# Question about Pax Ticket Prices



## Everydaymatters (Aug 21, 2011)

Here in my part of Illinois we have Lincoln Service trains several times a day from Chicago to St. Louis.

My only experience with HSR was at the 2009 Gathering in Boston when we went from Boston to Providence. It was nice, but I like looking out the window and watching the world go by. In the Acela the scenery was dizzying as it flew past and experienced riders rarely looked out the window.

When the HSR is completed, will we still have the choice of using either the Lincoln Service trains or the high speed trains? I would think the ticket price would skyrocket with HSR.


----------



## AlanB (Aug 22, 2011)

Betty,

My understanding of the plans for Lincoln service is that the current trains will just run faster than they currently do, namely going from a max of 79 MPH to 110 MPH (Acela went 150). There will not be two separate services running between St. Louis & Chicago, only a slightly faster Lincoln service. You should also see new train cars, bi-level cars, within a few years and they'll run more trains per day than they do right now.

As for ticket prices, I'd expect that you'll probably see a modest initial increase in price. But after that it's hard to say what might happen. In theory Amtrak would charge what the market bears, and the odds are that ridership will soar and an increase in ridership would permit still higher prices. But then Amtrak is also not in control of the prices on its own, its a state sponsored service so Illinois has a major say in what the price(s) will be.


----------



## PRR 60 (Aug 22, 2011)

AlanB said:


> Betty,
> 
> My understanding of the plans for Lincoln service is that the current trains will just run faster than they currently do, namely going from a max of 79 MPH to 110 MPH (Acela went 150). There will not be two separate services running between St. Louis & Chicago, only a slightly faster Lincoln service. You should also see new train cars, bi-level cars, within a few years and they'll run more trains per day than they do right now.
> 
> As for ticket prices, I'd expect that you'll probably see a modest initial increase in price. But after that it's hard to say what might happen. In theory Amtrak would charge what the market bears, and the odds are that ridership will soar and an increase in ridership would permit still higher prices. But then Amtrak is also not in control of the prices on its own, its a state sponsored service so Illinois has a major say in what the price(s) will be.

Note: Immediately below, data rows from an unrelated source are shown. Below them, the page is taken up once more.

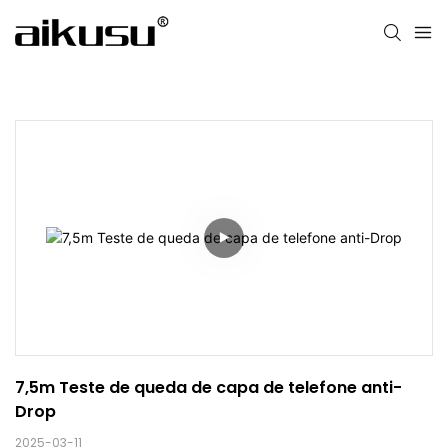
7,5m Teste de queda de capa de telefone anti-
Drop
2025-03-11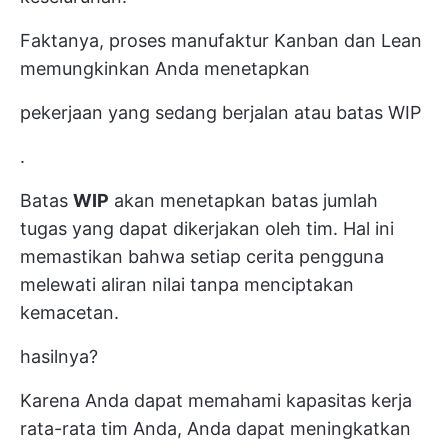
Faktanya, proses manufaktur Kanban dan Lean
memungkinkan Anda menetapkan
pekerjaan yang sedang berjalan atau batas WIP
.
Batas
WIP
akan menetapkan batas jumlah
tugas yang dapat dikerjakan oleh tim. Hal ini
memastikan bahwa setiap cerita pengguna
melewati aliran nilai tanpa menciptakan
kemacetan.
hasilnya?
Karena Anda dapat memahami kapasitas kerja
rata-rata tim Anda, Anda dapat meningkatkan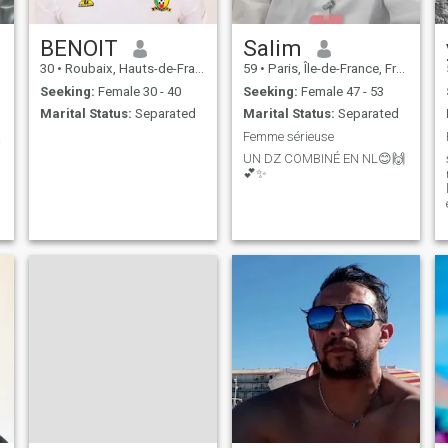
BENOIT
Salim
30
•
Roubaix, Hauts-de-France, France
59
•
Paris, Île-de-France, France
Seeking:
Female 30 - 40
Seeking:
Female 47 - 53
Marital Status:
Separated
Marital Status:
Separated
Femme sérieuse
!!!!!
UN DZ COMBINÉ EN NL😊🙌
💕✨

I would equate it to the Keystone service in Pennsylvania. When speed were increased to 110mph, it simply meant the same trains ran on a faster schedule. But, all the same stops are still being made (with a couple of limited-stop expresses at rush hour), and the fares remained more or less the same.

One of the nice aspects of the Keystone service is that it is unreserved between Philadelphia and Harrisburg. You can buy a ticket and ride any train you want without any fare bucket and rebooking nonsense. The only pricing variation is for Friday and Sunday trains, which are priced about 10% higher than the rest of the week.


----------